La quête de l’immortalité est aussi celle qui participe à l’accélération de la mise à mort du monde : un paradoxe vertigineux, ne se concentrant que sur l’Homme et son nombril. Pour espérer vivre éternellement, ne devrait-on pas commencer par faire en sorte que la première des immortalités soit adressée à notre Terre ? 

Aujourd’hui, nous sommes 8 milliards sur Terre, et nous sommes déjà face à des réalités environnementales terrifiantes. Rappelons-nous que la croissance démographique est un multiplicateur des problématiques environnementales. Dans un monde où les naissances se succèdent, mais dans lequel on ne meurt plus, on court vers une urbanisation de toute la nature, un manque de ressources accélérées, et une vie entière d’agonie. Waw, le rêve. 
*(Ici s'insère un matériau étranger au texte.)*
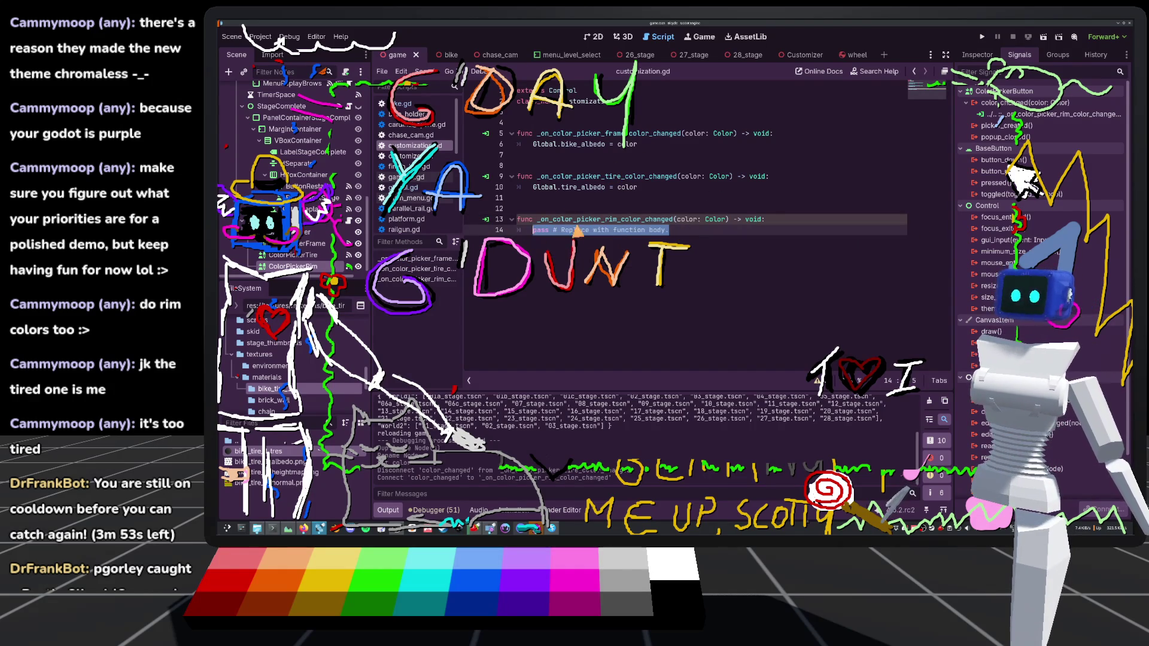
{"action": "type", "text": "Global.rim_albedo = color"}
Finalement, ne vaut-il mieux pas reposer en paix, que rester debout au milieu du chaos ? 

Face à ces millénaires de quête, et à la projection de ce que la vie pourrait être une fois le but atteint, ne serait-ce pas plus intéressant de nous contenter d’essayer d’accepter la mort ? 

La mort n’est pas une fin ou un échec : c’est le moteur même de l’évolution, du changement et du progrès. Passer une vie à profiter de la vie, plutôt qu’à chercher comment ne pas mourir, c’est peut-être la meilleure des solutions. Parce qu’à force de vouloir vivre toujours, on oublie juste de vivre, tout en tuant le vivant.